TASK GOAL: Extract every line starting at the line that contains "ਕੋਰਟ ਪਹੁੰਚੇ, ਸਰਕਾਰ ਤੋਂ ਪਹਿਲਾਂ" and ending with the final line of the data, inclusive; give only those lines, word for word.

-- DATA FOR THIS EXERCISE follows --

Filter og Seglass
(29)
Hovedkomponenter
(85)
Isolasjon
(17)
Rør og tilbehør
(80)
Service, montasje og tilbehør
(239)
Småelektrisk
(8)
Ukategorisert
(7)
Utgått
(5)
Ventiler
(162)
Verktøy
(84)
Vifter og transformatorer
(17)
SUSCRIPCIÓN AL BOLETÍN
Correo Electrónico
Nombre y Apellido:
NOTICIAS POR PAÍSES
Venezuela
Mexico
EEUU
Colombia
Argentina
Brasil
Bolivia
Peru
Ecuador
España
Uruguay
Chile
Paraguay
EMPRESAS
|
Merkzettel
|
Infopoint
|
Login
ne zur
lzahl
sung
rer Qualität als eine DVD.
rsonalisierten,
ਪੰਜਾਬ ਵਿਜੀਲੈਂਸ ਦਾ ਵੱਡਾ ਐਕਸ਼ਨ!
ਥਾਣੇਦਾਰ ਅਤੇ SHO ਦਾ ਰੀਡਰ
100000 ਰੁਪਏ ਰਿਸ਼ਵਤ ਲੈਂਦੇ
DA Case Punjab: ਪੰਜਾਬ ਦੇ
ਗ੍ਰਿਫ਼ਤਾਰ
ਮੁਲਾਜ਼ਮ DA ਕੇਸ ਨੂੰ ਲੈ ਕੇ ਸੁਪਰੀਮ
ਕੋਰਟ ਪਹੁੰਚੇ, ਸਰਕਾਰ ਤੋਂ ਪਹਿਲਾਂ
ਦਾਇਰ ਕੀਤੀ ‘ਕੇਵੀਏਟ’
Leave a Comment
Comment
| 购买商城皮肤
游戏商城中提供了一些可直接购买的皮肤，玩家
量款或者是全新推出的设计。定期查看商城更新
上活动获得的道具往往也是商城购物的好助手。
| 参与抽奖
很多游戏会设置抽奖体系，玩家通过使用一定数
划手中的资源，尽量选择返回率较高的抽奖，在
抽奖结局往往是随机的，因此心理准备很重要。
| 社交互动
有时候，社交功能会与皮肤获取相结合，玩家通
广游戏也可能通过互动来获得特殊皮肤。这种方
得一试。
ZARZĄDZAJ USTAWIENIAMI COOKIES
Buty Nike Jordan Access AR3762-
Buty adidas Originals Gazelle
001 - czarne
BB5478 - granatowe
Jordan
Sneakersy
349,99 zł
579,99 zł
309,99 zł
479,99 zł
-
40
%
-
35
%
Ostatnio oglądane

-- DATA FOR THIS EXERCISE concluded --

TASK ANSWER:
ਕੋਰਟ ਪਹੁੰਚੇ, ਸਰਕਾਰ ਤੋਂ ਪਹਿਲਾਂ
ਦਾਇਰ ਕੀਤੀ ‘ਕੇਵੀਏਟ’
Leave a Comment
Comment
| 购买商城皮肤
游戏商城中提供了一些可直接购买的皮肤，玩家
量款或者是全新推出的设计。定期查看商城更新
上活动获得的道具往往也是商城购物的好助手。
| 参与抽奖
很多游戏会设置抽奖体系，玩家通过使用一定数
划手中的资源，尽量选择返回率较高的抽奖，在
抽奖结局往往是随机的，因此心理准备很重要。
| 社交互动
有时候，社交功能会与皮肤获取相结合，玩家通
广游戏也可能通过互动来获得特殊皮肤。这种方
得一试。
ZARZĄDZAJ USTAWIENIAMI COOKIES
Buty Nike Jordan Access AR3762-
Buty adidas Originals Gazelle
001 - czarne
BB5478 - granatowe
Jordan
Sneakersy
349,99 zł
579,99 zł
309,99 zł
479,99 zł
-
40
%
-
35
%
Ostatnio oglądane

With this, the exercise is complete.